Start of INPUT DATA
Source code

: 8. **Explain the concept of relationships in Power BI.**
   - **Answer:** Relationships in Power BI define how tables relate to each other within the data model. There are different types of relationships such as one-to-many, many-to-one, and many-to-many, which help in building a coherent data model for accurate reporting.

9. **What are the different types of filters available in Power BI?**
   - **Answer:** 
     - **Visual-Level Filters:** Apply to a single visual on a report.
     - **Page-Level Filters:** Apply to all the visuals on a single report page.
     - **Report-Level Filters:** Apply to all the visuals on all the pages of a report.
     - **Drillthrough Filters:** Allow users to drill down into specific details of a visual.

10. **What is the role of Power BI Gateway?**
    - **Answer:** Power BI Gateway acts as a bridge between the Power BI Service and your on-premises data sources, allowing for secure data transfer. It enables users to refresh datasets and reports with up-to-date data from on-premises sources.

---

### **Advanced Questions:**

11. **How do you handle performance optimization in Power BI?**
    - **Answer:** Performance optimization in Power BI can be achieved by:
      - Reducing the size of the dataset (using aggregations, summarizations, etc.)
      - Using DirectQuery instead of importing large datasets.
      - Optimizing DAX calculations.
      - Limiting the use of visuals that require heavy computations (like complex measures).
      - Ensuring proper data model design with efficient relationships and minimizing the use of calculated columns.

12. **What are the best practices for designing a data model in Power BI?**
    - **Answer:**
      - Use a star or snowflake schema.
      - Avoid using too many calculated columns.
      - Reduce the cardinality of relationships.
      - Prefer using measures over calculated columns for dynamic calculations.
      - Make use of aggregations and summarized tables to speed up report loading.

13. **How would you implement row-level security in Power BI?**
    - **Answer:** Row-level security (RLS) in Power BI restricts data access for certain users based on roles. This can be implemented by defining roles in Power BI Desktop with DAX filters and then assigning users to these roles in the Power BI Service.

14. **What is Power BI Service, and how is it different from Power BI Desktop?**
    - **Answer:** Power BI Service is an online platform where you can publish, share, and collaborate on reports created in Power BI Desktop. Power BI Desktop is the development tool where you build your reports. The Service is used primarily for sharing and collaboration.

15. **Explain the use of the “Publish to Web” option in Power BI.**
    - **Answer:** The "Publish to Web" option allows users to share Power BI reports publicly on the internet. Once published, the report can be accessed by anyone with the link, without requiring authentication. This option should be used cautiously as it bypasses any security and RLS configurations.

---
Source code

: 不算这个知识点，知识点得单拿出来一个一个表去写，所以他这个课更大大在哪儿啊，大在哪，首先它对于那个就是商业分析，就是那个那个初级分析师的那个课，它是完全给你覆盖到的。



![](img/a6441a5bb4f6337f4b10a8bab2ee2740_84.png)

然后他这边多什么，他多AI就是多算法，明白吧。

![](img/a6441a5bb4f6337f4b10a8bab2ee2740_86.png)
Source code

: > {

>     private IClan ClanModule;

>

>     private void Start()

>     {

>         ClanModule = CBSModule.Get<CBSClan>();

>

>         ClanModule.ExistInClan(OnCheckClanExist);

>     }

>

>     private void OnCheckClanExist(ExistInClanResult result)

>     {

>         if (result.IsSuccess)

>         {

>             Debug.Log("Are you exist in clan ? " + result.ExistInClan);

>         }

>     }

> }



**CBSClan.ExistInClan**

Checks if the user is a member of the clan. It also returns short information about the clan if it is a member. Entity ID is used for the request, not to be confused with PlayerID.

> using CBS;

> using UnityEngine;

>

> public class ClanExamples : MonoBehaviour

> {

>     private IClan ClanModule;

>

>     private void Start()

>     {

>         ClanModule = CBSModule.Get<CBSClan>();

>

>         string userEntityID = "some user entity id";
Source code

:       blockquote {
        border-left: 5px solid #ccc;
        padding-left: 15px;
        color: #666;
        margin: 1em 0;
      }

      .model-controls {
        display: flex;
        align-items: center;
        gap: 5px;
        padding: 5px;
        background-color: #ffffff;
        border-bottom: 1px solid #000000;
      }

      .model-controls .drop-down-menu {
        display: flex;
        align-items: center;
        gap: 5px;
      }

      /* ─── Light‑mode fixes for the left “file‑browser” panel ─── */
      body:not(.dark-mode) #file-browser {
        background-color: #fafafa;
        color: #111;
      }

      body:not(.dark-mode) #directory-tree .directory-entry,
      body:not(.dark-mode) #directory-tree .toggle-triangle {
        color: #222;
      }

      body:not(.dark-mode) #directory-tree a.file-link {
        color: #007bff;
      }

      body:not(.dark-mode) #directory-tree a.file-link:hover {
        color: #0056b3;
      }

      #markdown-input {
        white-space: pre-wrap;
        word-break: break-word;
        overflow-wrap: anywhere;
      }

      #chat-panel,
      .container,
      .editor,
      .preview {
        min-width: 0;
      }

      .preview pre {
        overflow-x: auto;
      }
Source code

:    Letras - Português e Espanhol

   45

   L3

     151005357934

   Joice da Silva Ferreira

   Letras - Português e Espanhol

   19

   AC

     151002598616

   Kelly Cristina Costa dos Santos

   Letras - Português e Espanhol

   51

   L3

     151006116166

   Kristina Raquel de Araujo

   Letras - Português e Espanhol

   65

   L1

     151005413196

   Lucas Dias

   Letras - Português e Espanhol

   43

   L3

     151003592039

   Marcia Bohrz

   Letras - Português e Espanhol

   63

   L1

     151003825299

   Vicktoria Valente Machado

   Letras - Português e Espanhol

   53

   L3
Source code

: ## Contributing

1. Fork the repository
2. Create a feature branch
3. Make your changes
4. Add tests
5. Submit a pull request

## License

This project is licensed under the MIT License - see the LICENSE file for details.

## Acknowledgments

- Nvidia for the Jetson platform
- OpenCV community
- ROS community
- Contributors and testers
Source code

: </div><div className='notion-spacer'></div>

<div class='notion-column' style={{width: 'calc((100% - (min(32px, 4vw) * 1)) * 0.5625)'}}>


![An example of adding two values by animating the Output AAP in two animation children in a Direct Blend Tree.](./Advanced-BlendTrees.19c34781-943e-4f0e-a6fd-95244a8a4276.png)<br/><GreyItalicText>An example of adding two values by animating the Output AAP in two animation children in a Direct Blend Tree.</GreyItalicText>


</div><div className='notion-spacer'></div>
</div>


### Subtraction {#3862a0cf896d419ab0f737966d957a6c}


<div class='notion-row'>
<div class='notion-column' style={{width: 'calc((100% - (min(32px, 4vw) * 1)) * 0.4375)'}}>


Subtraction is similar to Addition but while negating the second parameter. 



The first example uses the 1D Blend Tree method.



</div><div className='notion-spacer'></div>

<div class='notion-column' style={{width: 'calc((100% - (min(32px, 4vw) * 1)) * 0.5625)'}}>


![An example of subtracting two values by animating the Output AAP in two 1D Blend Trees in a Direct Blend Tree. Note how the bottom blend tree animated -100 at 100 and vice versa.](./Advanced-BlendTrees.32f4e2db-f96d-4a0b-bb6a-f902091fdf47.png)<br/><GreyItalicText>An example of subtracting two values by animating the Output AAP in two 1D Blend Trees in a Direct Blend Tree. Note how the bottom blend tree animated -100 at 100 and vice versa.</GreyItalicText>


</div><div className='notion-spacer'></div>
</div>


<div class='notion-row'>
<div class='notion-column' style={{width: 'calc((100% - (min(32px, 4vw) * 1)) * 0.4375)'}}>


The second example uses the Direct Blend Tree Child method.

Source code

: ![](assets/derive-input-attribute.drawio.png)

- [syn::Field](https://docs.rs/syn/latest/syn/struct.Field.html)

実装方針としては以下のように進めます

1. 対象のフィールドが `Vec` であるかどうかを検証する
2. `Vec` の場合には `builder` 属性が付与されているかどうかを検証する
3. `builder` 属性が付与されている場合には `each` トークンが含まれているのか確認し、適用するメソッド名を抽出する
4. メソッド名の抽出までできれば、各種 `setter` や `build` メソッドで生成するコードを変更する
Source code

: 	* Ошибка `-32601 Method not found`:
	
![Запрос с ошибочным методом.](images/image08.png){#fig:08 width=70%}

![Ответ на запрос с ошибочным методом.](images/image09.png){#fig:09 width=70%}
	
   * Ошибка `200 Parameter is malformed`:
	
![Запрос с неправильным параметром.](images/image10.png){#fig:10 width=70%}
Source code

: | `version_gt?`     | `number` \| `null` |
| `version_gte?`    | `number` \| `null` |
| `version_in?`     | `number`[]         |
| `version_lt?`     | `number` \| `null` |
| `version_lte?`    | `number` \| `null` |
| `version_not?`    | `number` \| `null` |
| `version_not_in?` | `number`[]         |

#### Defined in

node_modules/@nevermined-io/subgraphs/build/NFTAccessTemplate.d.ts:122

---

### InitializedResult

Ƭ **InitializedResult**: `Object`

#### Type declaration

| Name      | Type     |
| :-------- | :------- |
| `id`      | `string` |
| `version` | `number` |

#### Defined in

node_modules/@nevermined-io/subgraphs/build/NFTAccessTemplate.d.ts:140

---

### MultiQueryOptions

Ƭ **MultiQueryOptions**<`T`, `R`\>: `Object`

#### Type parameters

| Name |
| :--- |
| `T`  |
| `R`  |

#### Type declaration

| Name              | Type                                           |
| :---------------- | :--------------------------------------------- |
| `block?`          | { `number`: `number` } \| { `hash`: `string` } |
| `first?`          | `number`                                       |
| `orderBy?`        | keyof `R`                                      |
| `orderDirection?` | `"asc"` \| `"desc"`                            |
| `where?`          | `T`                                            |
End of INPUT DATA
The expected result is every line above containing the string "platform".

--- WRITTEN ANSWER ---
    - **Answer:** Power BI Service is an online platform where you can publish, share, and collaborate on reports created in Power BI Desktop. Power BI Desktop is the development tool where you build your reports. The Service is used primarily for sharing and collaboration.
- Nvidia for the Jetson platform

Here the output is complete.